If any dispute arises under this Agreement, the Parties agree to first try to resolve the dispute with the help of a mutually agreed-upon mediator in the following location: State of Oregon, Lane County. Any costs and fees other than attorneys" fees associated with the mediation shall be shared equally by the parties. If it proves impossible to arrive at a mutually satisfactory solution through mediation, the Parties agree to submit the dispute to binding arbitration in the following location: State of Oregon, Lane County. The Parties agree that the binding arbitration will be conducted under the rules of the American Arbitration Association. Judgment upon the award rendered by the arbitrator may be entered in any court with proper jurisdiction. If any litigation or arbitration is absolutely necessary to enforce this Agreement or the terms thereof, the prevailing Party shall be entitled to reimbursement by the other Party for reasonable attorneys" fees, costs and expenses. This Agreement will be governed by the laws of the state of Florida, Palm Beach County.
Neither Party shall have the right to assign or otherwise transfer its rights and obligations under this Agreement except with the prior written consent of the other Party; provided, however, that a successor in interest by merger, by operation of law, assignment, purchase or otherwise of all or substantially all the business of a Party may acquire its rights and obligations hereunder. Any prohibited assignment shall be null and void.
Each party is an independent contractor. Except as set forth in this Agreement, neither party is authorized or empowered to obligate the other or incur any costs on behalf of the other without the party"s prior written consent.
If any term, provision, covenant, or condition of this Agreement is held by a court of competent jurisdiction to be invalid or unenforceable, the remainder of the Agreement shall remain in full force and effect and shall in no way be affected or invalidated.

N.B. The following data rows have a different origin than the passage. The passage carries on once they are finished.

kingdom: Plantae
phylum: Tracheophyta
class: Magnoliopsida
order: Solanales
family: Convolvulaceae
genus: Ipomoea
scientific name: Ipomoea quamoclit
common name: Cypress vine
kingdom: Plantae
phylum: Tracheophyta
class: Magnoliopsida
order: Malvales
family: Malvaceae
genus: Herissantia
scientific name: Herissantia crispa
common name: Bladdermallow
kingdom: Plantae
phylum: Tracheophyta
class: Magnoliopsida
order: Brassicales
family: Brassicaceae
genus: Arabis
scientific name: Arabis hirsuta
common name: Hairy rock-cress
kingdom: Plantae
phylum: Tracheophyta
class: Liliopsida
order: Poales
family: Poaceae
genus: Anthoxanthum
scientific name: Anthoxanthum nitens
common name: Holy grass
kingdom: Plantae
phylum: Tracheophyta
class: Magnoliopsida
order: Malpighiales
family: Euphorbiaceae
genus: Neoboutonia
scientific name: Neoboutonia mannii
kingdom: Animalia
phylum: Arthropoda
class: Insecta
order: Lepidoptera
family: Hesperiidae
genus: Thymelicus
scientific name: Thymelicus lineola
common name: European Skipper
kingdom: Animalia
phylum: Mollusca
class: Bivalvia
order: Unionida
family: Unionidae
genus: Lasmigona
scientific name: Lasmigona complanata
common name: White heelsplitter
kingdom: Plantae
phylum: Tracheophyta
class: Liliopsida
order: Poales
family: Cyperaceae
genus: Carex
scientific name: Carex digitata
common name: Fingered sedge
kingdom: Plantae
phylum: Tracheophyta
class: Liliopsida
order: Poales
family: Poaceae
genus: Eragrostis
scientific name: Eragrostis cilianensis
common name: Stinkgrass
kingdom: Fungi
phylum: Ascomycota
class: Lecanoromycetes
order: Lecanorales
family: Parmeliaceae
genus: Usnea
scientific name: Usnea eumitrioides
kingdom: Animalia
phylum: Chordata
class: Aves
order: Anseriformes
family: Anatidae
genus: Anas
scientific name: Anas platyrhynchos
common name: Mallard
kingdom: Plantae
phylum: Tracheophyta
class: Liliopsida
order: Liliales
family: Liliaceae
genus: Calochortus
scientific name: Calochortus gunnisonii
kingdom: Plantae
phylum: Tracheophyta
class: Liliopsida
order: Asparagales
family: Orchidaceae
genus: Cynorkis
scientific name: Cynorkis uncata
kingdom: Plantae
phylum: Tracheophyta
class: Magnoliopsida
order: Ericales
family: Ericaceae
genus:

This constitutes the entire agreement between the parties and supersedes any prior or inconsistent agreements, negotiations, representations, and promises, written or oral, regarding the subject matter. No modification, course of conduct, amendment, the supplement to or waiver of this Agreement or any provisions hereof shall be binding upon the parties unless made in writing and duly signed by both parties.
This agreement may be signed by MediaScalers and PUBLISHER in counterparts, and facsimile signatures shall have the same force and effect as an original signature.